> [TO-DO ITEM]:
Each line of the data that includes the string "print" is to be copied out.

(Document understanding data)
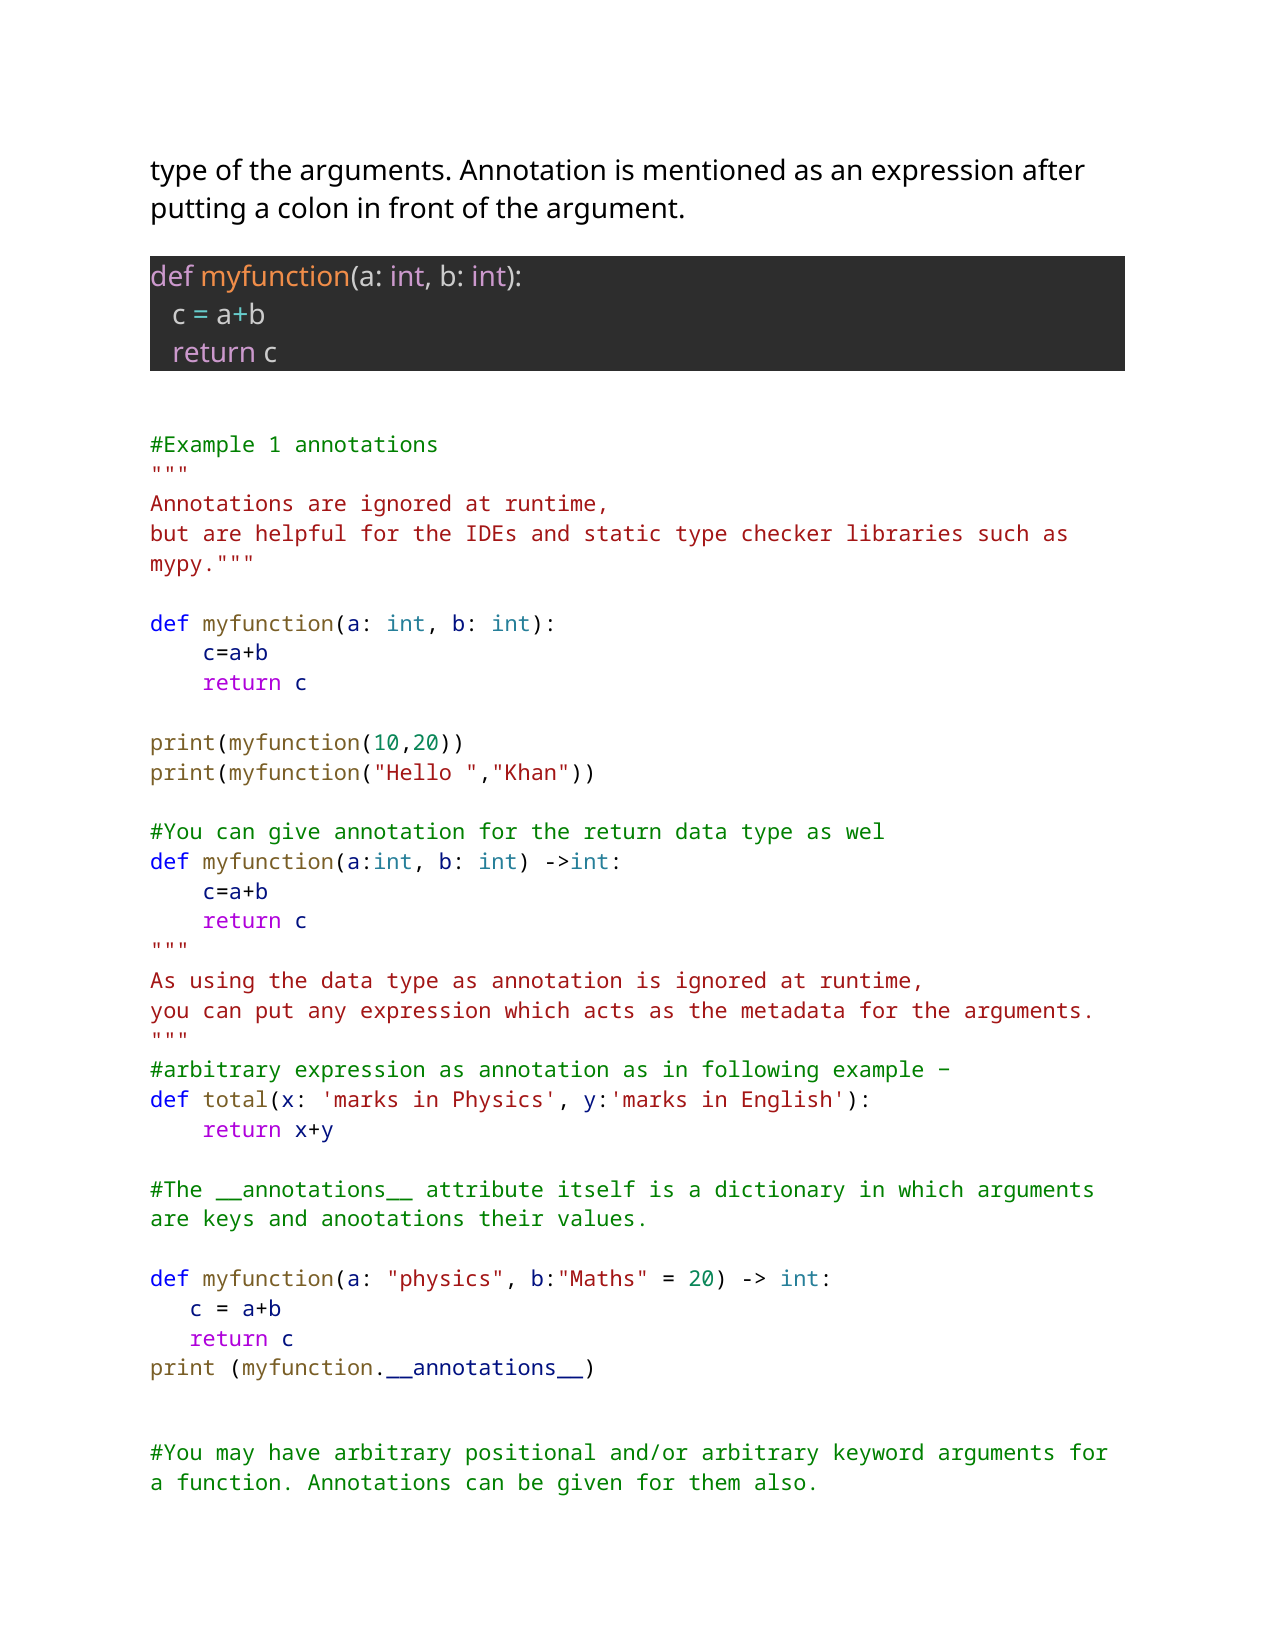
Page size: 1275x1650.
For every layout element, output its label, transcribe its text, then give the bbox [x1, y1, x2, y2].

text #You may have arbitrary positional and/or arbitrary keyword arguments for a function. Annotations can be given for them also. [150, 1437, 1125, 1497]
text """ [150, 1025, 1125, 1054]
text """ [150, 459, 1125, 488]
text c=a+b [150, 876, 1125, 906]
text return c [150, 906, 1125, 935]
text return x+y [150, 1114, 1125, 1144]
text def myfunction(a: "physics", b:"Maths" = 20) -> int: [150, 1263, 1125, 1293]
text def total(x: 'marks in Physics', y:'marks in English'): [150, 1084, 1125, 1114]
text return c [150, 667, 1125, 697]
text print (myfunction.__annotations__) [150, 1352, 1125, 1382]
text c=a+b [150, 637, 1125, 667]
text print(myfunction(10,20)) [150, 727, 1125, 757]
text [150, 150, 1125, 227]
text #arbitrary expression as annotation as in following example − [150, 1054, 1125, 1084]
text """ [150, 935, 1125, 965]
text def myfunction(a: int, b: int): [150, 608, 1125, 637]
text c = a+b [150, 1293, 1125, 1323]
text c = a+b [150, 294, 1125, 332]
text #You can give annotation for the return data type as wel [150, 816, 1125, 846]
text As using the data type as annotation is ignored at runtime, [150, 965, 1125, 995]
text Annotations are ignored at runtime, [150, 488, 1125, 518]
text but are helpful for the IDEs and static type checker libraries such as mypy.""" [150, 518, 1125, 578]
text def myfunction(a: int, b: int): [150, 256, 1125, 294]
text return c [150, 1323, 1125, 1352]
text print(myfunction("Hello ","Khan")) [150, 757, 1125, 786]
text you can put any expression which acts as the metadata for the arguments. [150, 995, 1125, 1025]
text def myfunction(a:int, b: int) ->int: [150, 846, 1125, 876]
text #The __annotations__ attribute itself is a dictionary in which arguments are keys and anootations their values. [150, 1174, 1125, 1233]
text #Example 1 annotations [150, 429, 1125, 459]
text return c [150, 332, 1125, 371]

> [SOLVED EXERCISE]:
text print (myfunction.__annotations__) [150, 1352, 1125, 1382]
text print(myfunction(10,20)) [150, 727, 1125, 757]
text print(myfunction("Hello ","Khan")) [150, 757, 1125, 786]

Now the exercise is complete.